Usage🔗
callcut detects animal calls in audio recordings. Each audio file needs a
companion annotation CSV (e.g. recording_annotations.csv) with
start_seconds and stop_seconds columns (values in milliseconds).
Training🔗
from pathlib import Path
import lightning as L
from callcut.evaluation import HysteresisDecoder, IoUMatcher
from callcut.extractors import SNRExtractor
from callcut.nn import TinySegCNN
from callcut.pipeline import evaluate_recordings, save_pipeline
from callcut.training import (
BCEWithLogitsLoss,
CallDataModule,
CallDetectorModule,
LoggingCallback,
SaveBestModelCallback,
)
L.seed_everything(42)
wav_files = sorted(Path("data/").glob("*.wav"))
# Feature extraction: multi-band SNR
extractor = SNRExtractor(sample_rate=32_000)

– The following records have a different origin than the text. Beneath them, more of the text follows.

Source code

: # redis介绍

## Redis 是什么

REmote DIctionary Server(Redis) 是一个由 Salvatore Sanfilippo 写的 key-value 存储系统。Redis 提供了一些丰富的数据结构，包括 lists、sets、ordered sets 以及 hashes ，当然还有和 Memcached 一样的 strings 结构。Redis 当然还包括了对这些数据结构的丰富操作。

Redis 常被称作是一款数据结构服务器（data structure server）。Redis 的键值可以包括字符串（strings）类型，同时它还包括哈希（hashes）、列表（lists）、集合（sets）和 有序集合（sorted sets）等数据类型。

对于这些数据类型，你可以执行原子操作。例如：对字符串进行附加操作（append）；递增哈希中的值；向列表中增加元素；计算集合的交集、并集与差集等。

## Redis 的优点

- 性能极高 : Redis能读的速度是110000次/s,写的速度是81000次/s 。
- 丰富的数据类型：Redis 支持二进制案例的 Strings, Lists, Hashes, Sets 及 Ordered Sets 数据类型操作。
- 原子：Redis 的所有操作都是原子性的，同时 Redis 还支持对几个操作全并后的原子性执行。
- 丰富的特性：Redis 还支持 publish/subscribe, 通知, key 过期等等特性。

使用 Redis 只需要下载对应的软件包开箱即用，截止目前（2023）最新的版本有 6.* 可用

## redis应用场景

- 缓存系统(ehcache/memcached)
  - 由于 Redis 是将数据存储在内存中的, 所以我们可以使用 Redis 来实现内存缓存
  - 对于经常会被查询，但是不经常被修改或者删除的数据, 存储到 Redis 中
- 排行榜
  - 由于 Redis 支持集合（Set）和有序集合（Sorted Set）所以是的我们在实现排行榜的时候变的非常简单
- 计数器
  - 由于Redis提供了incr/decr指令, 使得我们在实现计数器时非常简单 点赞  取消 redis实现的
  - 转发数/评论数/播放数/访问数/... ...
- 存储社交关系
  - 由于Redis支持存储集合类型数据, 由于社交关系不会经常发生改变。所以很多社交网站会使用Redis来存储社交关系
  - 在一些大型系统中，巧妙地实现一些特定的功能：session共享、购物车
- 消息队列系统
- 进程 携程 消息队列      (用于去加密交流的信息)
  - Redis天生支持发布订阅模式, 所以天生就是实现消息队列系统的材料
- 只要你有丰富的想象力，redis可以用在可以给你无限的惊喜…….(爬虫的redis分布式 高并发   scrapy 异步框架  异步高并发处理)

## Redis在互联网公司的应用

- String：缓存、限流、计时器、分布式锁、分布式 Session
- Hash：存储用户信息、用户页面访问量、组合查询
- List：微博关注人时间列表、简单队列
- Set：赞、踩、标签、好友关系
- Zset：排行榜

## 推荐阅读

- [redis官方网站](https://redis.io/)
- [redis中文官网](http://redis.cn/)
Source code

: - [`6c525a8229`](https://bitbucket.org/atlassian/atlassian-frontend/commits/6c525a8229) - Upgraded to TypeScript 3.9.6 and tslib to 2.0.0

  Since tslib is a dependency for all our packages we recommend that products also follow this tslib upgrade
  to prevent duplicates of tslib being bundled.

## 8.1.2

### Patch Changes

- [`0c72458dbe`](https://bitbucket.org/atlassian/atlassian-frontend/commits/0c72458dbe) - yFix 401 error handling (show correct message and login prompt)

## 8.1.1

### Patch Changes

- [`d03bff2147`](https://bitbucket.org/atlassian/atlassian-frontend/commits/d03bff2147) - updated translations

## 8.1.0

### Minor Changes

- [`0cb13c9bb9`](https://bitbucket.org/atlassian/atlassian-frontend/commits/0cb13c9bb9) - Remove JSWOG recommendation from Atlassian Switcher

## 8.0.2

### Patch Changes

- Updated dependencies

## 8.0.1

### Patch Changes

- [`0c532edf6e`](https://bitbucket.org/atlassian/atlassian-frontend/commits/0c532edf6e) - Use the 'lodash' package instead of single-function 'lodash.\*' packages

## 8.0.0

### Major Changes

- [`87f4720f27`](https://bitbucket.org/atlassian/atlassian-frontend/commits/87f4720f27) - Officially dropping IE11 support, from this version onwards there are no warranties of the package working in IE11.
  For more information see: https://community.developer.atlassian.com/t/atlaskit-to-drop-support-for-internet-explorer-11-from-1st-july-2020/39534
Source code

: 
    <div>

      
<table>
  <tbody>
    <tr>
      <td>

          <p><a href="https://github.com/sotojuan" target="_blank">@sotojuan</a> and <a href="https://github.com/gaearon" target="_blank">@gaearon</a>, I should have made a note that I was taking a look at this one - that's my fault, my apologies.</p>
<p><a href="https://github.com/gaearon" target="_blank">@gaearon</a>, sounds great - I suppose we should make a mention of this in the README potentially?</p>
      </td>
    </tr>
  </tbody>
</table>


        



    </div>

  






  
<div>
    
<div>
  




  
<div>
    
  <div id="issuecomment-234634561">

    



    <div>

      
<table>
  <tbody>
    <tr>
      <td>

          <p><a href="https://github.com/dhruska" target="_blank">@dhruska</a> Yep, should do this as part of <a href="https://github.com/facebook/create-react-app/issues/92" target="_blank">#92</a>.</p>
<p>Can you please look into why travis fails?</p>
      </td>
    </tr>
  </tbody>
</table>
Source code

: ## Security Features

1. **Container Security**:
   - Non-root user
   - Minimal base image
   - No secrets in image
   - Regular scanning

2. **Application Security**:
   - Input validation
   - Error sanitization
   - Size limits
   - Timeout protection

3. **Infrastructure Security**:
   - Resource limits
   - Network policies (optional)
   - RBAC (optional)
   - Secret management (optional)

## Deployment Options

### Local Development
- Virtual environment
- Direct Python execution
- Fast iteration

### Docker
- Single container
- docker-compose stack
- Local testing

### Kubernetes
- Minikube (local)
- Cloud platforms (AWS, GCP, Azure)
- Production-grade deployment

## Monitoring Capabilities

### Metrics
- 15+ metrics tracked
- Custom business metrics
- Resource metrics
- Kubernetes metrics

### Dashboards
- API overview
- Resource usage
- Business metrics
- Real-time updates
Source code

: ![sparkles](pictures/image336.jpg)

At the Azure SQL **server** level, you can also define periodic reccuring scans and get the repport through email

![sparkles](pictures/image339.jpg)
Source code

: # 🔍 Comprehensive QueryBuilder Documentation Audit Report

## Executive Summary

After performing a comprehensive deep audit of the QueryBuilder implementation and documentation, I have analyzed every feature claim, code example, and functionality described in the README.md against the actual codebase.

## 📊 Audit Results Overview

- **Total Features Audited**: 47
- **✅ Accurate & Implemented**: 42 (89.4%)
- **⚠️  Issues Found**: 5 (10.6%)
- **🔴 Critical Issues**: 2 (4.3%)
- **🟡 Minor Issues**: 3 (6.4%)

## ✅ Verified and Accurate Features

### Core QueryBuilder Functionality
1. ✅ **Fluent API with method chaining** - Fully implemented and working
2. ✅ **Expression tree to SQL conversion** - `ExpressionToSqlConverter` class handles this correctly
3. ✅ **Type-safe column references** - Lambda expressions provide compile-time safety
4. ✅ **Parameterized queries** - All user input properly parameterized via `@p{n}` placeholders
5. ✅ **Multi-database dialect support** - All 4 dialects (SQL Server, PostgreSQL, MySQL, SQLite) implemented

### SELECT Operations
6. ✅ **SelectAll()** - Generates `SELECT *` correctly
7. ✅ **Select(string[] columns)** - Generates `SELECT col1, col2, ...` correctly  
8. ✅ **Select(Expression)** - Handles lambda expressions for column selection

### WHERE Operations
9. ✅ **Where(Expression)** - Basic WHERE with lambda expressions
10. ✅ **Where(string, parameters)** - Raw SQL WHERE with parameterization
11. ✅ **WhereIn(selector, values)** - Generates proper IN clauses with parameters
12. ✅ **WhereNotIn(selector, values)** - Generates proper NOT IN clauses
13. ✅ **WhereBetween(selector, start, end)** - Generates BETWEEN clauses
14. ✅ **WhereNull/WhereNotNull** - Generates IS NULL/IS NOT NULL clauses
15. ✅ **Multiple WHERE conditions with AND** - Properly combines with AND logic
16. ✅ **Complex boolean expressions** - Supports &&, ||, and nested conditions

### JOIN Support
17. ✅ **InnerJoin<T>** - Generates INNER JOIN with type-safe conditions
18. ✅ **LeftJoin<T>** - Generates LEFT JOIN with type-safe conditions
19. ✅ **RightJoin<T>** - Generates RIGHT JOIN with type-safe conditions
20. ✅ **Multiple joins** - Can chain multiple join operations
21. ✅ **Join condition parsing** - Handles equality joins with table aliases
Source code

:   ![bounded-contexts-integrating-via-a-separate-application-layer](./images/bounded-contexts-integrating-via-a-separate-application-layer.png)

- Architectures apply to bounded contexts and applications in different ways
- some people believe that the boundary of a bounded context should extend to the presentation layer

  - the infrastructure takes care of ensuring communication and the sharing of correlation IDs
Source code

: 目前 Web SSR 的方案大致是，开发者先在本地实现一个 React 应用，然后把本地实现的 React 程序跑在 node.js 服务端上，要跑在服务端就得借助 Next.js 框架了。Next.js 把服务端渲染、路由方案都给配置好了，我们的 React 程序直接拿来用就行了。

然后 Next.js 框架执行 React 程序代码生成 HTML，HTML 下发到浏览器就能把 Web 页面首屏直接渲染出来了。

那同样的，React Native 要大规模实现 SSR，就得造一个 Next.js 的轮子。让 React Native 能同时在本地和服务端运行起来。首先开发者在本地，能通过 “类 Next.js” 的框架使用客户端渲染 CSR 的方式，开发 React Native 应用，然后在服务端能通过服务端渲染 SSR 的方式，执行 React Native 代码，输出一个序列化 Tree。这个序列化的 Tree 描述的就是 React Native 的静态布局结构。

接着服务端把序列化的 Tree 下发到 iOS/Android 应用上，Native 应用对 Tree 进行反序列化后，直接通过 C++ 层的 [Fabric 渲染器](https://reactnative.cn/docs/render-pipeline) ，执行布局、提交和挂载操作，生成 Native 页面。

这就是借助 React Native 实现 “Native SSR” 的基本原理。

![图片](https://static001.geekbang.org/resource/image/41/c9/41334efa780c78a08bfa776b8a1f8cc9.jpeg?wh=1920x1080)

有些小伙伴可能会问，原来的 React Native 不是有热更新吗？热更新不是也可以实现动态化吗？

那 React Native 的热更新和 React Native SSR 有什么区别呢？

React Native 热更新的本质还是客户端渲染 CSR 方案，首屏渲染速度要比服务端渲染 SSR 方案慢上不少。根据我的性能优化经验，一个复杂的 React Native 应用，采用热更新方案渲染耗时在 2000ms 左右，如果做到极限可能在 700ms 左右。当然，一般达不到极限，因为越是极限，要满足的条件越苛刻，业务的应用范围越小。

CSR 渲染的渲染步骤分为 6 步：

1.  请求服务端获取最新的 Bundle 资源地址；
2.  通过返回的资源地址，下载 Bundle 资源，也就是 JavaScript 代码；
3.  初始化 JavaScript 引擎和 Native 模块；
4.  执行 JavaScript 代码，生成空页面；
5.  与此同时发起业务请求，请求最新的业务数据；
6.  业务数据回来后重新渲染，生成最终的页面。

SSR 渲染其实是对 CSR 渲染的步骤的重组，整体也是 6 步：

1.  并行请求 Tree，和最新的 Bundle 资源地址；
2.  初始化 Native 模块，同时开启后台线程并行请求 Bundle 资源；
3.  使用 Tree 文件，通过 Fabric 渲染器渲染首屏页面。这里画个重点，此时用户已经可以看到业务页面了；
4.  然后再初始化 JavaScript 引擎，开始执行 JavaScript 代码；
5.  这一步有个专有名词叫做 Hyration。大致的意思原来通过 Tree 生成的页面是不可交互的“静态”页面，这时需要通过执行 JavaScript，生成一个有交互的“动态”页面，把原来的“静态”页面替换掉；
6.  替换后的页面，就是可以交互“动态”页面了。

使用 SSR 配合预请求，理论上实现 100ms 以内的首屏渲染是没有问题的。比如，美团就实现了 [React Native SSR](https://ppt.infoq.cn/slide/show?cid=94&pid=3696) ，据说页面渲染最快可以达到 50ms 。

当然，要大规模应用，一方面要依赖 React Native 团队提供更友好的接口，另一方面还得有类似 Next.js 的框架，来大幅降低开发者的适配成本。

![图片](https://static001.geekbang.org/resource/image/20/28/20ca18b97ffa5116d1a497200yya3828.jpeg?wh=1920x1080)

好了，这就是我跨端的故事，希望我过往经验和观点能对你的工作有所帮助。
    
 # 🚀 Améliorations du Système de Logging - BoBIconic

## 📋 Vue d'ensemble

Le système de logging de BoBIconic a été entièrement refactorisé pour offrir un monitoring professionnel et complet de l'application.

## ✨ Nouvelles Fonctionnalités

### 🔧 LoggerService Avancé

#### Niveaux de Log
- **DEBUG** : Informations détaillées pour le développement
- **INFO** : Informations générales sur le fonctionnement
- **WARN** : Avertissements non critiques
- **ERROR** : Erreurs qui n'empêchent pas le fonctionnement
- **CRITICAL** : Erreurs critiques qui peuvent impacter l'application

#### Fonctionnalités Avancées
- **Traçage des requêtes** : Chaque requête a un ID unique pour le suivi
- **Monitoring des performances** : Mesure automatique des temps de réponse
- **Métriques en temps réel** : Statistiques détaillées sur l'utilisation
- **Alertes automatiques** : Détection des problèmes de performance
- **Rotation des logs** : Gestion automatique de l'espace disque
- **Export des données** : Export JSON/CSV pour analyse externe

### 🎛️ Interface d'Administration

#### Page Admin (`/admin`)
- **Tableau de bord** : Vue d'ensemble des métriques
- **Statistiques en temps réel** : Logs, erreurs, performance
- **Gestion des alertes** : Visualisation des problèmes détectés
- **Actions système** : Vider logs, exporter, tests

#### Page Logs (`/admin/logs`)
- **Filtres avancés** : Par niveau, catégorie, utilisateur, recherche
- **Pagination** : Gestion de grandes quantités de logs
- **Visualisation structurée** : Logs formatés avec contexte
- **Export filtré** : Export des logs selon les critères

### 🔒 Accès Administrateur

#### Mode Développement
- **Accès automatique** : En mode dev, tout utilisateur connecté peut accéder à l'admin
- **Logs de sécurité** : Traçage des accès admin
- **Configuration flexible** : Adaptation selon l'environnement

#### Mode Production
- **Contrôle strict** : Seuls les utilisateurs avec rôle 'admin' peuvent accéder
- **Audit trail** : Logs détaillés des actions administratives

# Data module: handles train/val/test splitting at the recording level
dm = CallDataModule(recordings=wav_files, extractor=extractor, num_workers=0)
dm.setup("fit")
# Model: lightweight 1D CNN
window_frames = extractor.seconds_to_frames(2.0)
model = TinySegCNN(n_bands=extractor.n_features, window_frames=window_frames)
module = CallDetectorModule(model, loss=BCEWithLogitsLoss())
# Train
trainer = L.Trainer(
max_epochs=10,
accelerator="cpu",
devices=1,
callbacks=[LoggingCallback(), SaveBestModelCallback("best_weights.pt")],
enable_checkpointing=False,
)
trainer.fit(module, datamodule=dm)
# Save the full pipeline (model + extractor + decoder config)
decoder = HysteresisDecoder()
save_pipeline(model, extractor, decoder, "pipeline.pt")
Evaluation🔗
After training, evaluate on the held-out test split using event-level, frame-level, and boundary metrics:
from callcut.evaluation import HysteresisDecoder, IoUMatcher
from callcut.pipeline import evaluate_recordings, load_pipeline
model, extractor, decoder = load_pipeline("pipeline.pt")
# dm.test_recordings is available after dm.setup("fit")
report = evaluate_recordings(
model, extractor, dm.test_recordings, decoder, IoUMatcher()
)
print(report)
The EvaluationReport contains aggregated
EventMetrics,
FrameMetrics, and
BoundaryAccuracy across all recordings, as well as
per-recording results.
Inference on new recordings🔗
To run a trained pipeline on new audio files (no annotations needed):
from pathlib import Path
from callcut.pipeline import load_pipeline, predict_recordings
model, extractor, decoder = load_pipeline("pipeline.pt")
audio_files = sorted(Path("new_data/").glob("*.wav"))
predictions = predict_recordings(model, extractor, audio_files, decoder)
for pred in predictions:
print(f"{pred.audio_path.name}: {len(pred.intervals)} calls")
for interval in pred.intervals:
print(f" {interval.onset:.3f}s - {interval.offset:.3f}s")
Each RecordingPrediction contains the detected call
Interval objects with onset and offset
times in seconds.